Construction of the project began in early September 1998. The pre-cast sections were manufactured by American Concrete Industries. The company procured three sets of custom designed forms to construct the individual sections. The sections were reinforced for H-20 wheel loading, used 5,000 psi concrete, and had steel bolt pockets cast into each corner. ACI provided 1 inch thick by 4 inch wide flexible butyl resin sealant and 3/4 in. stainless steel threaded rods, nuts and washers to join the sections. Each section was five feet in length and weighed 21,000 pounds. They were delivered to the site on flatbed trailers.

Construction was by Lou Silver Inc. On a typical day, an excavator dug the trench slightly ahead of the pre-cast installation. Clean excavated materials were used for backfill of the pre-cast sections already installed. Other materials, such as rocks, logs and materials otherwise not suited for backfill, were stockpiled on site for other uses.

Once subgrade was reached, the excavator placed 12 inches of crushed stone in the bottom of the trench. Workers adjusted the grade using lasers.

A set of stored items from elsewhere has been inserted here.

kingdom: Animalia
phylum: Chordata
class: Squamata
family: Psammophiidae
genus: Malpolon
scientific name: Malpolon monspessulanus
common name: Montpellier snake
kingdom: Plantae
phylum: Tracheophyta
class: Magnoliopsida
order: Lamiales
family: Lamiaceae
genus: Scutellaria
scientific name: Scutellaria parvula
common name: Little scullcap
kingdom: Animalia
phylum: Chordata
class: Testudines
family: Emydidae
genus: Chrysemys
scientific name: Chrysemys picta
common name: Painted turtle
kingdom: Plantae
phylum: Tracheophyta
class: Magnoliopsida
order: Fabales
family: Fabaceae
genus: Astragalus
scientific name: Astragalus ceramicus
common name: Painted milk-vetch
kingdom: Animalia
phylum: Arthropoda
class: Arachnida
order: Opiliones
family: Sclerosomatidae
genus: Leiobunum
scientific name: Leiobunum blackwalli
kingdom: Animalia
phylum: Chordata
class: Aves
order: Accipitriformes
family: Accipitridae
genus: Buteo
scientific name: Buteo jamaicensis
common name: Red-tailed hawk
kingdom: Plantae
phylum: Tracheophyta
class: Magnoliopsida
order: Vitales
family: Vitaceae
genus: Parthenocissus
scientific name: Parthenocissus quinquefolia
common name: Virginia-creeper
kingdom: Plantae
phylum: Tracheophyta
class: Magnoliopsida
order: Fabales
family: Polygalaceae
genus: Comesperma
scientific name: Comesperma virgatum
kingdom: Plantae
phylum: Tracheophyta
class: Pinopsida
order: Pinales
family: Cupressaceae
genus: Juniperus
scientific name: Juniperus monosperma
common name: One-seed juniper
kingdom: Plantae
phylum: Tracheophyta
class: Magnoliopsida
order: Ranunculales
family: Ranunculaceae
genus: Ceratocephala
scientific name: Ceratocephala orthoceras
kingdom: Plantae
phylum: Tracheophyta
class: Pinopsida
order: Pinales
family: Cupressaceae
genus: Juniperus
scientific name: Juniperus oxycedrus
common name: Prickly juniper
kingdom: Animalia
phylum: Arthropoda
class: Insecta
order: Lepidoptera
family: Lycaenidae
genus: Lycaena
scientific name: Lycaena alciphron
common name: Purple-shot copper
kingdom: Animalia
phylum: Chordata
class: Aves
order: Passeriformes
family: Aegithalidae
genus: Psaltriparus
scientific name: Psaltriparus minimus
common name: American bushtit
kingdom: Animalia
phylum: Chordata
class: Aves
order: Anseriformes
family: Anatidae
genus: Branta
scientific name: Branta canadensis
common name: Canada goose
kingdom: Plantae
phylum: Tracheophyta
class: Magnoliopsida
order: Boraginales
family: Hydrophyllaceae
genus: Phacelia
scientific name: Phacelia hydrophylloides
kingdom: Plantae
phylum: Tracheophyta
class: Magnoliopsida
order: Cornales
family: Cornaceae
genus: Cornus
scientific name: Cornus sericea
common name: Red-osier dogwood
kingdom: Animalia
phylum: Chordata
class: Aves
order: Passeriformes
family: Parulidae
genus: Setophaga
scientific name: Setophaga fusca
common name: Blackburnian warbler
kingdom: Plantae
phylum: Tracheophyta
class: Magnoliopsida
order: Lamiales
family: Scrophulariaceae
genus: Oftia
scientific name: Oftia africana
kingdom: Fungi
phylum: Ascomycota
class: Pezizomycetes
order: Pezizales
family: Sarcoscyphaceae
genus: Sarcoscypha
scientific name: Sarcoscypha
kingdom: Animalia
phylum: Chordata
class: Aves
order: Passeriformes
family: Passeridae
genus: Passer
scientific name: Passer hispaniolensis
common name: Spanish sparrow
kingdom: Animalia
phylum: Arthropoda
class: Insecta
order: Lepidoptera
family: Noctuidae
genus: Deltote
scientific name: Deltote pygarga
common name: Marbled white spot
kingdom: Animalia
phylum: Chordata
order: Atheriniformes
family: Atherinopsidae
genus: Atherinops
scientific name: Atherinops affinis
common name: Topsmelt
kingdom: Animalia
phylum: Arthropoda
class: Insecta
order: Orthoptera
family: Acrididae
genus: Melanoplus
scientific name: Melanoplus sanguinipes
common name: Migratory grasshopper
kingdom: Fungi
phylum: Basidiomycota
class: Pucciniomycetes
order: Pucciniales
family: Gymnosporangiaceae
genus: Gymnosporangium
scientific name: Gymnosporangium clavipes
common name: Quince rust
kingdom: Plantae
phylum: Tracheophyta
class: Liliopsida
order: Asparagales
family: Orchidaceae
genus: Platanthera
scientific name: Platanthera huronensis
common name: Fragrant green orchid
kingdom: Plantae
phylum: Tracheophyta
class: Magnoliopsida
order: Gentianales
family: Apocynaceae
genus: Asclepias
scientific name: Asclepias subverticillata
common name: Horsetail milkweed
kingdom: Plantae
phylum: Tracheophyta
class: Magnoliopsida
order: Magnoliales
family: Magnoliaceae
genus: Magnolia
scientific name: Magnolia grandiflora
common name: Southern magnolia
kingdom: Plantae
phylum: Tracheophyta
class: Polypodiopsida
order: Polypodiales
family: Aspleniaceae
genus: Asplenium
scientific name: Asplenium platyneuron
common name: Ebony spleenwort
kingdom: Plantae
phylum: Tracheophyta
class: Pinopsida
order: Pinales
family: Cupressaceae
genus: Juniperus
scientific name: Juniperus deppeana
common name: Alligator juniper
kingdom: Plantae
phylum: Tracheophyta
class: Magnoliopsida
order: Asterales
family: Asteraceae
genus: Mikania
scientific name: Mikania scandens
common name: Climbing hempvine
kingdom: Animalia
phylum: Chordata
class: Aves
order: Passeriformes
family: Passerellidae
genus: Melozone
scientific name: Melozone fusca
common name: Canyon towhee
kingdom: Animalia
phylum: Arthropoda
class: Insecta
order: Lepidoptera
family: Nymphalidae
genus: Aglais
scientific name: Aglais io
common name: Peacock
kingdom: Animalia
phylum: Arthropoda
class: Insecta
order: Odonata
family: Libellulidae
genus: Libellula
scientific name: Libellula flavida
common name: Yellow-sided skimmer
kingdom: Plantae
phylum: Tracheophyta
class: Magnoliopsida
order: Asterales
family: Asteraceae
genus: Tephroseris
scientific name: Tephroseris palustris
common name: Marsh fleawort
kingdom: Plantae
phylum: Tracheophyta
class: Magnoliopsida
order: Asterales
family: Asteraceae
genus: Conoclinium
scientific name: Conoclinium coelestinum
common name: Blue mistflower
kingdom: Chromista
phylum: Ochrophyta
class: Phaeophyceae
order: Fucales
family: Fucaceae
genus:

While these activities were taking place, another crew was attaching lifting bolts to a pre-cast section. Then a crane lowered the section into the excavation where workers placed strips of sealant against the face of the tongue end. Once the sealant was in place, the crane placed the section against the previously installed section. Workers used hand-operated hydraulic jacks and a custom designed apparatus that fit into the bottom bolt pockets to pull the sections together.

Crews trimmed the sealant that had been compressed and extruded into the tanks. The bottom joints and all bolt pockets were grouted flush with the surface.

The construction crew was commonly able to install 20 sections a day. Although work began with 75 of the sections already pre-cast and on-site, the concrete company could only fabricate six sections a day. Eventually the contractor caught up and had to suspend installation for two weeks while more sections were made.

Conclusion

On June 1, 1999, the David Brook CSO Tunnel was placed in operation. Approximately 80 percent of Bangor's sewage now flows through the facility on a continuous basis. Normal daily flows stay in the V-shaped area in the bottom of the facility. Several rain events have shown that the facility is operating as anticipated.

The total cost of the facility was less than $1.4 million, significantly less than either the planning level cost projection of $3.9 million or the preliminary design cost estimate of $6.9 million. Most of the project funds provided economic benefit to the local community, since the project was conceived and designed locally by City of Bangor staff, a local fabricator manufactured the pre-cast concrete sections and a local contractor constructed the project. Construction time was less than one season and caused virtually no disruption along Bangor's waterfront.

The facility's flow through design eliminated the need for expensive pumps and other sophisticated equipment. Only three small structures were required for SCADA control and monitoring equipment, leaving virtually the entire area above the tunnel available for future waterfront development and establishment of a riverfront park - both high priorities of the community.

About the Authors

John L. Murphy,P.E., is the Assistant City Engineer and CSO Program Manager for Bangor. He represents the city on the CSO Partnership Board of Directors, and on EPA's Urban Wet Weather Federal Advisory Committee. James D. Ring,P.E., is Bangor's City Engineer and Director of Public Services. He represents the city on AMSA and several state and local entities. James F. Seiler,P.E., is the project manager of the Davis Brook CSO Storage Facility and several other successful CSO control projects.